I'm not sure which DVDs for beginners you are referring to so I can't honestly answer whether or not this is recommendable over any other DVD. Frankly this is the only Chris Schwarz DVD I own so I have nothing to compare it to.

-Michael


----------



## Millo

Hey Michael and everyone else,

Thanks for your reply! I'm sorry, I've been out-of-it when it comes to my old plans of getting into woodworking, getting back in gear after this weekend.

Anyway, last night I browsed around here and the web; the other DVD by Schwarz on the whole hand-plane topic was: "Building Furniture with Handplanes". However, apparently "Coarse, Medium and Fine: Fundamental Woodworking Techniques" focuses on handplanes, as I came to gather from the reviews, even though on the DVD description it is suggested it's a more general topic, tool-wise.

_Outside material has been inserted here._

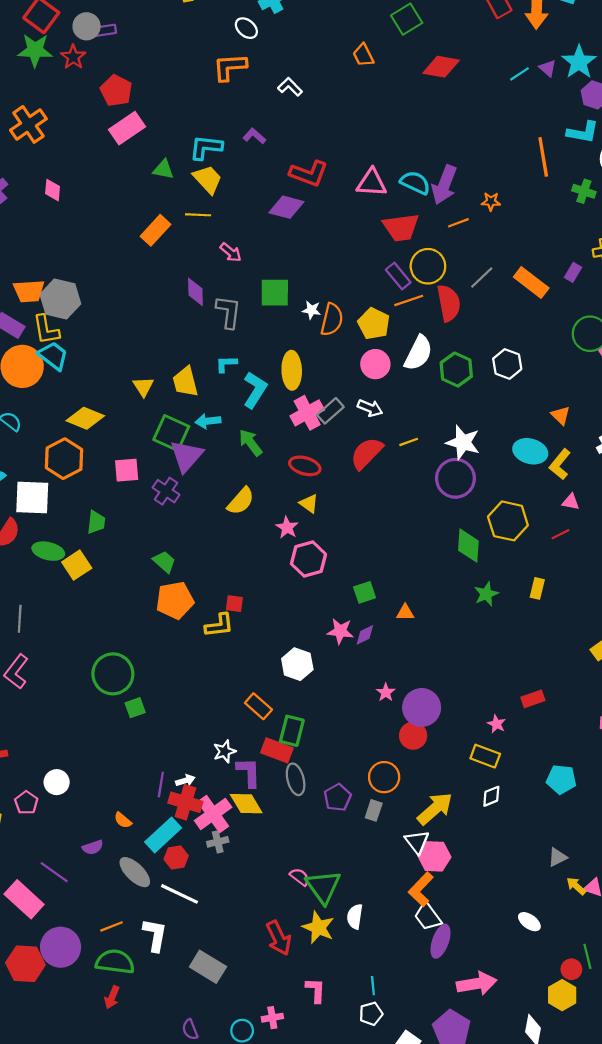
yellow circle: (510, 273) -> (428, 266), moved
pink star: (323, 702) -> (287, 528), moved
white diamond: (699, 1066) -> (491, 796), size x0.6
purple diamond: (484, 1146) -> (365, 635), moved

Does anyone have a recommendation on what to get first? To be honest I haven't done any actual work/projects (will be two or three jigs for a circular saw this week), other than practice some joinery a few times with handtools (last "practice dovetail" actually worked, and have done 2 or 3 successful hand-cut dados, tried only one mortise&tenon which was pathetic, and on the 2nd try I destroyed on the of wood pieces so I gave up-all this just joints w/ scrap pieces, no projects…) but I own Stanley #5, #7 and low-angle block planes already. I have successfully sharpened/flattened my cheap Marples chisels, but have done absolutely NOTHING with the planes, except trying to flatten the sole of my CHEAP Stanley block plane; it was a nightmare and it still isn't flat. I decided to stop trying until I got a nice vid on the general usage of planes that I could watch as I worked/set them up.

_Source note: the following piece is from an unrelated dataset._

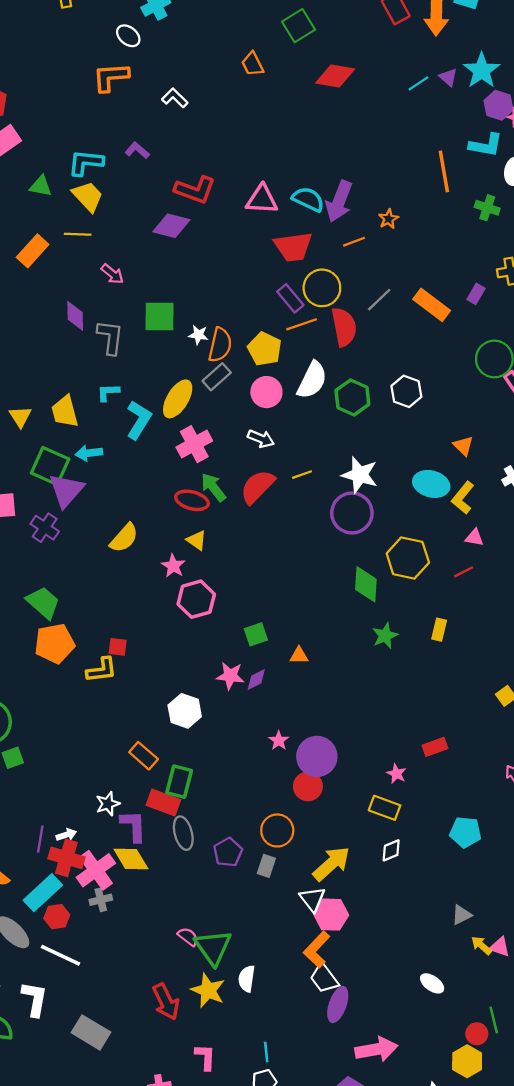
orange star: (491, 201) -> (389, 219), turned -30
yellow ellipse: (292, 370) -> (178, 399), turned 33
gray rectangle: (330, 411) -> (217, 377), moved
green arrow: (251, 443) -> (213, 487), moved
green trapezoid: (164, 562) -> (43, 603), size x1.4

I also want to get that DVD on handsaw filing by Tom Law sold through Lee Valley and Lie-Nielsen sites (I'm sure other places, too). Since I still need to get a waterstone set, etc, and a bunch of other stuff, I'd like to keep DVD expenses to a minimum-so although I am sure all of Schwarz's DVD's on handplanes are a worthy investment, I wonder which one would be the most recommendable for me. At the moment I am leaning toward this one, although I guess it doesn't cover block planes. I know Michael has not seen the others, but wondering if anyone else has any suggestions? Sorry to be so annoying!


----------



## clada

Hi Michael, yesterday I was asking for advice about this same DVD, can you tell me what's the length of it
Thanks


----------



## a1Jim

Thanks for the review.


----------



## michaelray

Hey Boris,

The packaging indicates it's 70+ minutes.

Michael


----------



## clada

Thanks, Michael, nice blog


----------